Back then, I was an emerging rebel who took the floor in government class and argued against any complicity by the victim. She accepted a ride. She didn’t consent to sex, and her decision wasn’t reflective of her character. (Walking on the street in small town Texas will, to this day, draw stares. Only the downtrodden walk.) I remember my indignation and outrage. It was rape, and it was wrong. I was being naïve about the reality of life and justice.
It’s been 23 years since the nation’s attention fell on San Diego. The events unfolding around the crime in Cleveland are much the same. Some of the men and boys arrested in Cleveland belong to the privileged class of the community: the son of a school board member and several basketball stars.

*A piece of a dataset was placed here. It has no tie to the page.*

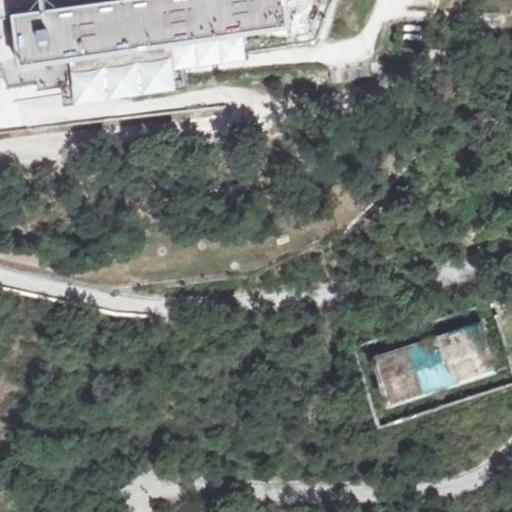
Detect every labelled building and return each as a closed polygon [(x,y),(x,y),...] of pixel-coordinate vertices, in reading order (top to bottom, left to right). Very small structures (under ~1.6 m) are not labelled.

Stories about a rape expand into explorations of the community, its segregated history, the history of racial strife, as if understanding these aspects of Cleveland helps to understand why the crime occurred.
These details may explain reaction, but not why the crime occurred. I doubt we can ever resolve the reporters’, and by extension the public’s, nagging question: Why?

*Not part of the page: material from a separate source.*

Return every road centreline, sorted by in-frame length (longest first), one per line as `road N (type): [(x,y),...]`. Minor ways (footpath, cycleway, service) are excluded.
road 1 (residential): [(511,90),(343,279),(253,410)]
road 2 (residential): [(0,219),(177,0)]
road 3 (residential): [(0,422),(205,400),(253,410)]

In Cleveland, the painful situation is made more complex by the ever volatile issue of race. The victim is Latina, and all of the arrested males are African American. The arrests have reportedly fueled racial divisions in Cleveland, where half the population is white and the other half split between Latinos and blacks.

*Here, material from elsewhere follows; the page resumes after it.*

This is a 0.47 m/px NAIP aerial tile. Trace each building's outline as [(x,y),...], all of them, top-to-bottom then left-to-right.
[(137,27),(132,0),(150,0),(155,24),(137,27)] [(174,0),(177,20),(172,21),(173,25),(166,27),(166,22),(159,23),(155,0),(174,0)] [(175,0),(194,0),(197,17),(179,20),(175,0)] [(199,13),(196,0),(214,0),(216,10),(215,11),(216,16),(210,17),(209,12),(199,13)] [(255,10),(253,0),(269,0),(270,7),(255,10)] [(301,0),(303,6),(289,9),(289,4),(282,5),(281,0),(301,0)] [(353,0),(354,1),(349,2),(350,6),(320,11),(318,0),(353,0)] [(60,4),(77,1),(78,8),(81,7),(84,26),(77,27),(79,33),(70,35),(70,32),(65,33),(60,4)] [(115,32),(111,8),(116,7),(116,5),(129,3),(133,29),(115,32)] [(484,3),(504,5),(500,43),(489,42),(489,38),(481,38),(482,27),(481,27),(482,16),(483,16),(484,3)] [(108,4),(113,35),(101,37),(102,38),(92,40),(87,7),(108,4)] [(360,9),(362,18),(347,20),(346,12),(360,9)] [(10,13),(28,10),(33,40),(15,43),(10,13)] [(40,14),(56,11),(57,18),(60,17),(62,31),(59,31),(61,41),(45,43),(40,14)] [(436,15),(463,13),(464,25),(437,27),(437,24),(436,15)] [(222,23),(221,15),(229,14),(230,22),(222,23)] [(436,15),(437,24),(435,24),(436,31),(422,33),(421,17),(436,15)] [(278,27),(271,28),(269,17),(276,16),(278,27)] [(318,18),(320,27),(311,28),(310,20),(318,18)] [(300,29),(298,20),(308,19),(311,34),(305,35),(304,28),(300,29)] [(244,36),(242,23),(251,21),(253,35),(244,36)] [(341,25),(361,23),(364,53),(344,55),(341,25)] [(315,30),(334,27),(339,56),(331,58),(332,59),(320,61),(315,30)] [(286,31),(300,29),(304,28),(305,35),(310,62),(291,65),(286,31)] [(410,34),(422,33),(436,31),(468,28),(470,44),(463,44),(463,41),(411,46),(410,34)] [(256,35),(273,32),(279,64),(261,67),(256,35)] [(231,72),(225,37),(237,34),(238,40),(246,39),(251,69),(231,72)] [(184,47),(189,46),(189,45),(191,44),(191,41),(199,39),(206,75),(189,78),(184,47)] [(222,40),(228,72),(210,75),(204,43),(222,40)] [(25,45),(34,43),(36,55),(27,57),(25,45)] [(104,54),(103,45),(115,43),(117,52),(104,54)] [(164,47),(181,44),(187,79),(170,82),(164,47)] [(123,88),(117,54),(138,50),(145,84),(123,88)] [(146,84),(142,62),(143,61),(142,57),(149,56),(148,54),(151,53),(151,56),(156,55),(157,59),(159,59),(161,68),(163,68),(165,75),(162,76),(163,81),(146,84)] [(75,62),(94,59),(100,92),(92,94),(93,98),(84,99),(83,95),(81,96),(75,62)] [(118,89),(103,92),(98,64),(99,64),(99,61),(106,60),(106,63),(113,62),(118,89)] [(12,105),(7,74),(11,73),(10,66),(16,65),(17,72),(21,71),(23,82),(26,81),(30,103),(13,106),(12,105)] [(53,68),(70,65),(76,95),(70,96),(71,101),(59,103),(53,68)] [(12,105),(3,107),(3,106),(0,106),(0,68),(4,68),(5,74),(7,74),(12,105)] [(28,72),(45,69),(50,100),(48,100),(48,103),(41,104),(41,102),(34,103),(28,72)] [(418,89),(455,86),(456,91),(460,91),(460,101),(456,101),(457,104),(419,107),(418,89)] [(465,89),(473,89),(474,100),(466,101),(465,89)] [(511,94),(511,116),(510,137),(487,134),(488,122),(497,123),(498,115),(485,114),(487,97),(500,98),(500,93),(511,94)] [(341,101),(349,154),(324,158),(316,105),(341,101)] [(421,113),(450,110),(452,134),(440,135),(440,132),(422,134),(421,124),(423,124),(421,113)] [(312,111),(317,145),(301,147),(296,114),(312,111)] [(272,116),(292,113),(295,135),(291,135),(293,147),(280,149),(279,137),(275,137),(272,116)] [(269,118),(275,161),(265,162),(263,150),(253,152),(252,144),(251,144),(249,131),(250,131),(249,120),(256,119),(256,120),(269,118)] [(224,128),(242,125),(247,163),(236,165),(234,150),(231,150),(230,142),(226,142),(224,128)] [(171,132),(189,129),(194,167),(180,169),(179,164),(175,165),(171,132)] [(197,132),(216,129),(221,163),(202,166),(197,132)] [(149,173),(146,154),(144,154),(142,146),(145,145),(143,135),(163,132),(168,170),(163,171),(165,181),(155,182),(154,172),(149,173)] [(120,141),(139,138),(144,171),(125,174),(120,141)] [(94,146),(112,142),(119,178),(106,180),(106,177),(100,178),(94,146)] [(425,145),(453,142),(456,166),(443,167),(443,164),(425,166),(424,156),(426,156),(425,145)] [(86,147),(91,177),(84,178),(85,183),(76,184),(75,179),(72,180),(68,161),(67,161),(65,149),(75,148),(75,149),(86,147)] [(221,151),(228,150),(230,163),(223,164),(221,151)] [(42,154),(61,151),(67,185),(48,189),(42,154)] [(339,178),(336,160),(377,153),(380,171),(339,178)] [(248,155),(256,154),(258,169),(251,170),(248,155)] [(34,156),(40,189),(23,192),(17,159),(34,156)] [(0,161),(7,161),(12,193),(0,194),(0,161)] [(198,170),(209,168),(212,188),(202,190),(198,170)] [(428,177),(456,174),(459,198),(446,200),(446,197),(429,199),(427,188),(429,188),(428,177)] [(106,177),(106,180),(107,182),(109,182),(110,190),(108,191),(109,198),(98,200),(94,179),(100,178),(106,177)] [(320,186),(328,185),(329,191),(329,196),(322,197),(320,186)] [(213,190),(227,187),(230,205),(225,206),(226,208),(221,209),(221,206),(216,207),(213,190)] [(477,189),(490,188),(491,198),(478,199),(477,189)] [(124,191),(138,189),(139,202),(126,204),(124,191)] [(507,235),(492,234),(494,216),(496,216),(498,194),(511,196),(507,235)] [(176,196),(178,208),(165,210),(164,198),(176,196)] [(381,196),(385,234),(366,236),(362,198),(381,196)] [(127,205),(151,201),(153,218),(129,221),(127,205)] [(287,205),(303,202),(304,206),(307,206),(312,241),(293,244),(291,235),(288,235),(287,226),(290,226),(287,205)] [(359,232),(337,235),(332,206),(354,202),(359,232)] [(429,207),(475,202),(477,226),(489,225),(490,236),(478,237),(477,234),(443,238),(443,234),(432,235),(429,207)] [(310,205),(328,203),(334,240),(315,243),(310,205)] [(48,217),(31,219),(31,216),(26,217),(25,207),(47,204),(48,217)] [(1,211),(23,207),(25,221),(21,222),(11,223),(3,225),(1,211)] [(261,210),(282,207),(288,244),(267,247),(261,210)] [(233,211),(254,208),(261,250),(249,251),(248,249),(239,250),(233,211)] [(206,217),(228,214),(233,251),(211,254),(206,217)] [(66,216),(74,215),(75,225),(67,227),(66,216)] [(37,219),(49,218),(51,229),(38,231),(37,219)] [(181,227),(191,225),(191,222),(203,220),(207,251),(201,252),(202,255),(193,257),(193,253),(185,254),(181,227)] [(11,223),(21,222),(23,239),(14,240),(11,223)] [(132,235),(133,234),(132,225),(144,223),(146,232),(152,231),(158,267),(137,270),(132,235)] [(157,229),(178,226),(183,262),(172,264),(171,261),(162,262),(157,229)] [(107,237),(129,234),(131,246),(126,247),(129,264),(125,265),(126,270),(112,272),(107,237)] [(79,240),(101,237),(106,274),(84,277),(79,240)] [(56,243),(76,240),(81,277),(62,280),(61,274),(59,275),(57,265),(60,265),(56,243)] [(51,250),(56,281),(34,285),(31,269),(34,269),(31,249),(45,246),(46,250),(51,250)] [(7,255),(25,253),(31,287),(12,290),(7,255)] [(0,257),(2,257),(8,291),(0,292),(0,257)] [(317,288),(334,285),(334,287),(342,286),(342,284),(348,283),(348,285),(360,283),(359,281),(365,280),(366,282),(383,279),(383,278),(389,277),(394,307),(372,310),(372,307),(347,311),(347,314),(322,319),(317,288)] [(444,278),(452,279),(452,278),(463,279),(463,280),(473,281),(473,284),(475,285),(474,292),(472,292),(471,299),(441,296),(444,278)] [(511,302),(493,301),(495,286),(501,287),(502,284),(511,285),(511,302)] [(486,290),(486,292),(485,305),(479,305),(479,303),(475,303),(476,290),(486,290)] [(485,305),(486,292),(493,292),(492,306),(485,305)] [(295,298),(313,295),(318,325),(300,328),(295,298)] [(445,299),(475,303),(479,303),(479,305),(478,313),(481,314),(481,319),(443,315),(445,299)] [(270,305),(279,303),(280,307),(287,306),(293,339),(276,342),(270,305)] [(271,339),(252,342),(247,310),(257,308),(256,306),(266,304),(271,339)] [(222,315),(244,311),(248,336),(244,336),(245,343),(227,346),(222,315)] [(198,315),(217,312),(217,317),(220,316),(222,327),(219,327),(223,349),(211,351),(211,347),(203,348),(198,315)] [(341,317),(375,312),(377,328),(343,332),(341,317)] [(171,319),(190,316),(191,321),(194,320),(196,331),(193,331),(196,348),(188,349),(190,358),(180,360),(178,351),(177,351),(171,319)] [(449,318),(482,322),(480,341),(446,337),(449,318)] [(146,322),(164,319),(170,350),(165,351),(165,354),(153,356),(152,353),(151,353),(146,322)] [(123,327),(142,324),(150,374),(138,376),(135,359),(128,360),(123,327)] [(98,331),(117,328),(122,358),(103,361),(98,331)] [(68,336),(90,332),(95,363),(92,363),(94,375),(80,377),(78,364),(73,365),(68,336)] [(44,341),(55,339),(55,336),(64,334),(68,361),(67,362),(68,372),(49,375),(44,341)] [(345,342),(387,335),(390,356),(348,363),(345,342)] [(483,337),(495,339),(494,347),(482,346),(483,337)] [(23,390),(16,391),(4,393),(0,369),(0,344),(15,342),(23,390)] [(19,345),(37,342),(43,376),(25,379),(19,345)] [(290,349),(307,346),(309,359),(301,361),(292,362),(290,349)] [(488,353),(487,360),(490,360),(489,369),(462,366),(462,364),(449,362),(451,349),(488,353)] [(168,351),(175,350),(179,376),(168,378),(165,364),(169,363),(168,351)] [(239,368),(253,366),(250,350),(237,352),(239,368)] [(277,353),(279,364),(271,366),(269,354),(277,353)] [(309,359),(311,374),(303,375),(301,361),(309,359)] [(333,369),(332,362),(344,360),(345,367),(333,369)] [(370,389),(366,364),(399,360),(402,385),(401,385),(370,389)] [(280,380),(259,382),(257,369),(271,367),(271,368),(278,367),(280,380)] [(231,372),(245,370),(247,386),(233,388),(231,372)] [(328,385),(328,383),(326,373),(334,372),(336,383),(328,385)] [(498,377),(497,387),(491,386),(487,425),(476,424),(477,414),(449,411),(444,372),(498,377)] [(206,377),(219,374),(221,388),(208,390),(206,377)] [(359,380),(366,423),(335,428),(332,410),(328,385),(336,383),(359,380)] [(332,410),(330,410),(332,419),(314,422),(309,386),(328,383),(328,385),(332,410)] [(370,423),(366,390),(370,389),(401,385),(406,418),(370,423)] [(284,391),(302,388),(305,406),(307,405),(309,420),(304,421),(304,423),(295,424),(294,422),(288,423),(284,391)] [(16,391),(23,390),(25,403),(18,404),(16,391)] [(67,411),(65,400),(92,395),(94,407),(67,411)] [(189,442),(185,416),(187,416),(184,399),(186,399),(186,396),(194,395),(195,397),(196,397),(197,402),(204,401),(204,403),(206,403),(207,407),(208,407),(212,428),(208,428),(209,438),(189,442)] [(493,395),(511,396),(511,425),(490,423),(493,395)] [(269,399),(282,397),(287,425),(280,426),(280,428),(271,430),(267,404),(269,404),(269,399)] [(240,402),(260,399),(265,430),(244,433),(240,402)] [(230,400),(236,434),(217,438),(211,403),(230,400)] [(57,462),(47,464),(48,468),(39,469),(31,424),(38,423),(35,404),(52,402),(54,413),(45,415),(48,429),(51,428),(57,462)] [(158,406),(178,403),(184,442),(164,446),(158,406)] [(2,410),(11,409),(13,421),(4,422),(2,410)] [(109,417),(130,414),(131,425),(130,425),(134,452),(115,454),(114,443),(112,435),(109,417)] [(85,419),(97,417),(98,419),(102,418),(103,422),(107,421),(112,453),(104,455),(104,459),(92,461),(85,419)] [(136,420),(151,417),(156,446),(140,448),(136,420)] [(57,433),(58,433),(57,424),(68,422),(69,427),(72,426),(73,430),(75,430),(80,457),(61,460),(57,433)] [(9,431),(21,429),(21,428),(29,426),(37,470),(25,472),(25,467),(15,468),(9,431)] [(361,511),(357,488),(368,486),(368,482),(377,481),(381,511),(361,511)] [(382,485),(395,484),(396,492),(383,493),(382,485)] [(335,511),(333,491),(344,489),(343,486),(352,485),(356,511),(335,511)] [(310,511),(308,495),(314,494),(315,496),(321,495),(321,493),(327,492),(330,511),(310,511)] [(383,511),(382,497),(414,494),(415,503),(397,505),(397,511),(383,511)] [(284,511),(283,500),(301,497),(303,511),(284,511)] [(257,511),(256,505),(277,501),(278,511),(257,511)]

“It’s becoming a black and white issue because it happened over in the quarters. It’s segregating our community again,” Brenda Myers a local told the press, referring to the African American neighborhood, “the Quarters.”
On the eve of a Houston activist’s town hall meeting in Cleveland, a Houston Chronicle columnist noted: “In a place like Cleveland, where the black side of town is still known as the Quarters, it’s not beyond reason to question whether race is playing a role.”
But the ‘role’ is not defined. Was it a factor in the crime, the arrests or the quality of justice that will follow? Once again, lines are drawn and choices made. An 11-year-old girl or the town? Race or gender? Missing from coverage of this story is the realization that the nature of the media reaction forces people to take sides. We outsiders and journalists are not mere observers but participants.
Meanwhile, substantial questions are left unanswered: Why did three months elapse between the start of the police investigation and the arrests? Why did the judge place the victim in a foster home and restrict access to her family? A spokeswoman for the Texas Department of Family and Protective Services said the agency was under a gag order. Does separating her from her family victimize her again? Has evidence of neglect or family abuse surfaced to warrant the ruling? Why is the family being targeted? Why have they been urged to leave their home? In a small town with close ties, who is watching the investigators and the courts? The courts will sort through the details of the crime. We should be vigilant of the caliber of justice dealt to the accused and the interests of the girl.
I realized years later that, after the Gaitan case, my relationships with men became tinged with aggression and wariness. It was the confused reaction of an angry girl who had learned unspoken rules about sexuality and blame. I watched a woman be sacrificed by my community, and I felt betrayed. As Cleveland draws its lines around race, power and reputation, I wonder if girls there—white, black, Latina and Asian—feel like I once did, scrutinized by outsiders looking in, but abandoned at home.
Update: Reports have surfaced that the young girl’s family is experiencing extreme hardship. They were forced to leave Cleveland for their safety, Maria, the victim’s daughter has an untreated brain tumor, and her father has not found work. The parents fear their other children may be placed in foster care as well.